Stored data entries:
★ ★ ★ ★ ★

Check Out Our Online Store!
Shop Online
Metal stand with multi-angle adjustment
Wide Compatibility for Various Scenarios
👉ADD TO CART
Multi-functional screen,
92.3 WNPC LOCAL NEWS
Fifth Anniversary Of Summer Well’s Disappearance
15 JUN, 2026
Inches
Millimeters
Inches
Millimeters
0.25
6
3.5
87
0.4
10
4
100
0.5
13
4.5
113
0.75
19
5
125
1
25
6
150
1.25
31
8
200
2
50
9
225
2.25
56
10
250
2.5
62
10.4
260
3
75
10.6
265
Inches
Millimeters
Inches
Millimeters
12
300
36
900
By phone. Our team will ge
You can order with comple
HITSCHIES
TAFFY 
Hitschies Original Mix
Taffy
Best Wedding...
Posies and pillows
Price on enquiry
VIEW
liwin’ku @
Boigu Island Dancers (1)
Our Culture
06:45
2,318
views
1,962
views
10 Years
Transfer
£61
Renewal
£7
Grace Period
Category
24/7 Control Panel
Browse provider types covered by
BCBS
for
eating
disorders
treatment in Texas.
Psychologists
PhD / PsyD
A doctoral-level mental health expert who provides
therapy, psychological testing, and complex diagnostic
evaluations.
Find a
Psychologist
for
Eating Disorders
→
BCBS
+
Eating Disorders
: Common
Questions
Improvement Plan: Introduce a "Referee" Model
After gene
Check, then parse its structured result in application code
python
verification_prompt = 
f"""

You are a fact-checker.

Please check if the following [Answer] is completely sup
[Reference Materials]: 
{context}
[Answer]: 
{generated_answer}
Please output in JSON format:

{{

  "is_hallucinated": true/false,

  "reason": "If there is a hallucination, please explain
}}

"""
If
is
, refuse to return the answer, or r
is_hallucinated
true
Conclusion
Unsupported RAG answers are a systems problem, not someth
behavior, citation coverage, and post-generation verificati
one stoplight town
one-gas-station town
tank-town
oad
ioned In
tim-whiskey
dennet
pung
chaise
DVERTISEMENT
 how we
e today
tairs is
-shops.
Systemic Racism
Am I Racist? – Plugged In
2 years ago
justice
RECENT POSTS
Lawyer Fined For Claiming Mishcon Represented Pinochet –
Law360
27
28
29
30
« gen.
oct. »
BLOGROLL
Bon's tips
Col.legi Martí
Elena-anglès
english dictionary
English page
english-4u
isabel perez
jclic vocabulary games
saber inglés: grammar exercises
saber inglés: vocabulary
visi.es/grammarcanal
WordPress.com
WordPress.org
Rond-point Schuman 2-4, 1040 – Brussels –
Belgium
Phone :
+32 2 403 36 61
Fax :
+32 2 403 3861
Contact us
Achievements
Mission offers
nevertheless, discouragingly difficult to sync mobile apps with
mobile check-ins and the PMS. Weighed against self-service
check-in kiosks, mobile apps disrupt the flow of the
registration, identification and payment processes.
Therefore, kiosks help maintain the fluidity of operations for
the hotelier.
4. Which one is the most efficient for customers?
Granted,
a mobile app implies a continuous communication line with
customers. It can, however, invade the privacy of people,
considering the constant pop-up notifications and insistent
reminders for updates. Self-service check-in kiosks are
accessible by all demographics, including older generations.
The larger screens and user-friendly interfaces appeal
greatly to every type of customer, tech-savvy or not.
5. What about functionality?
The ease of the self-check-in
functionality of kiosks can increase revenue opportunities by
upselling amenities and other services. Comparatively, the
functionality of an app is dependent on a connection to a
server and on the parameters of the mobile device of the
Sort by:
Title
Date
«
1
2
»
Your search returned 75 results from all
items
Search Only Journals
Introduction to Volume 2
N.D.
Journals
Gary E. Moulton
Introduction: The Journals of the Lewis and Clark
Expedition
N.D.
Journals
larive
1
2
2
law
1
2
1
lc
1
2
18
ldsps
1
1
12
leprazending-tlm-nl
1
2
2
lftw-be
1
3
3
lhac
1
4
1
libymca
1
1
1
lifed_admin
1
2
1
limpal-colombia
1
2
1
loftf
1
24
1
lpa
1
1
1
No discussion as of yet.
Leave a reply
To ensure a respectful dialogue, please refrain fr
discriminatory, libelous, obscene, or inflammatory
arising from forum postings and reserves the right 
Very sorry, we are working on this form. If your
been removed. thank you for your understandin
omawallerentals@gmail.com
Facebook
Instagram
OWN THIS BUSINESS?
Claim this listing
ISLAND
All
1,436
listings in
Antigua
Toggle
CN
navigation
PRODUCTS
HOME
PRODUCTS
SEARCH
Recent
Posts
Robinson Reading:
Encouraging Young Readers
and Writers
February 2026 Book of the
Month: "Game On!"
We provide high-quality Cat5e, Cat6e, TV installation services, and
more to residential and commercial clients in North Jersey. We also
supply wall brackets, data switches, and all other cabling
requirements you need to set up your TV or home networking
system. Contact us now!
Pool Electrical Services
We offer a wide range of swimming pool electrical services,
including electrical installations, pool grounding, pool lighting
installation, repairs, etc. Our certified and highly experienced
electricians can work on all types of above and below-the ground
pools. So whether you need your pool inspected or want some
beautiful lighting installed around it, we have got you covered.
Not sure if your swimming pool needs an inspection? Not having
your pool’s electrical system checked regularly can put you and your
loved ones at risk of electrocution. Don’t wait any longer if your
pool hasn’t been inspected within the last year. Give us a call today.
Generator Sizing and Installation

★ ★ ★ ★ ★

* TASK ITEM
Look through the entries above and list every line containing "Introduction".

* SOLUTION TO THE PROBLEM
Introduction to Volume 2
Introduction: The Journals of the Lewis and Clark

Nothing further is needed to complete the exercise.